There are two basic categories of infant car seats. The first is the traditional infant car seat, and the more recent innovation is the convertible car seat. These each have their own advantages and disadvantages.
Infant car seats are the more commonly seen option. These are seats that are designed to be only rear-facing and designed for use for babies from the time they are born until they are about 30 pounds, although the exact weight limits vary slightly from brand to brand.
These seats install in cars using a base that is attached via the latch system that has been mandatory in new cars for several years. The car seat can be installed in older cars that lack the latch system, as well, but most commonly the car seat base is installed using the latch system and the car seat is placed into the base unit with an audible click that signals that the seat is settled properly in the car seat base.
Infant car seats are designed to move into and out of cars easily, with the baby still inside. Many of these car seats are compatible with strollers or stroller frames, so the baby can be moved from the car to the stroller without ever leaving their car seat. These car seats can also be carried around by their handle, allowing the parent to move the child from place to place inside the car seat.

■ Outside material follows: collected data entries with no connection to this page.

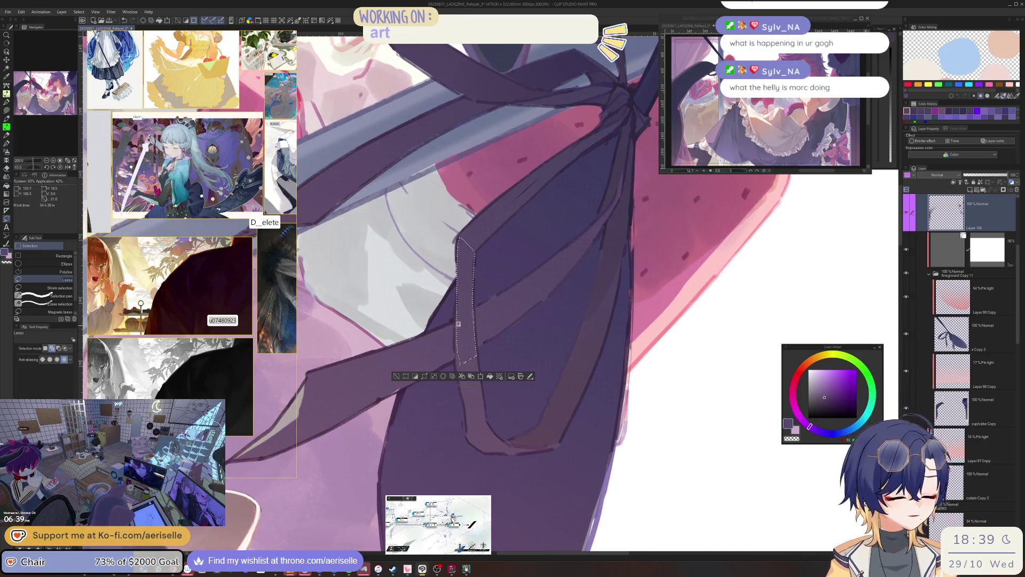
mouse_move(461, 385)
mouse_down()
mouse_move(472, 439)
mouse_move(486, 450)
mouse_move(493, 430)
mouse_move(478, 353)
mouse_move(467, 356)
mouse_move(484, 423)
mouse_move(486, 414)
mouse_up()
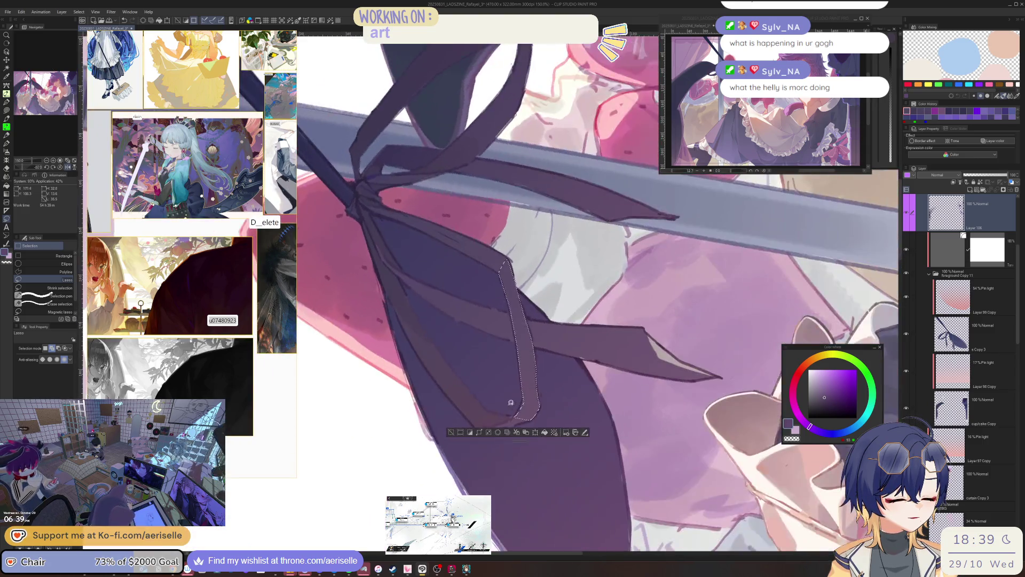
key(ctrl+plus)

The primary disadvantage to these car seats is that the child will outgrow the car seat around the time of their first birthday and the parents will have to then buy a new toddler car seat, at about the same cost as the infant car seat. For extra safety we also offer a range of baby car booster seats in Isle of Anglesey
A convertible car seat is designed entirely differently. These seats are designed to suit children from the time they are born until they are old enough for a booster seat, around the time they turn three years old.
These seats are not designed to leave the car. They are meant to stay in the car more or less constantly, although of course they can be removed and put into another car if needed. Therefore there is no base that is required or recommended for use with these seats.
These seats are rear facing until the child is large enough to sit forward facing, again around 30 pounds, and then the car seat can be turned around to become a forward facing seat. The primary advantage to these seats is that parents only need a single car seat for the duration of their child’s infancy and toddlerhood.
The disadvantage is that the child must be removed each time they enter or leave the car, which can wake up the child if it was asleep. Additionally, the car seat cannot be placed into a stroller, meaning the parents will need a stroller that is rated for young infants as well as for older infants, or will need to purchase two strollers.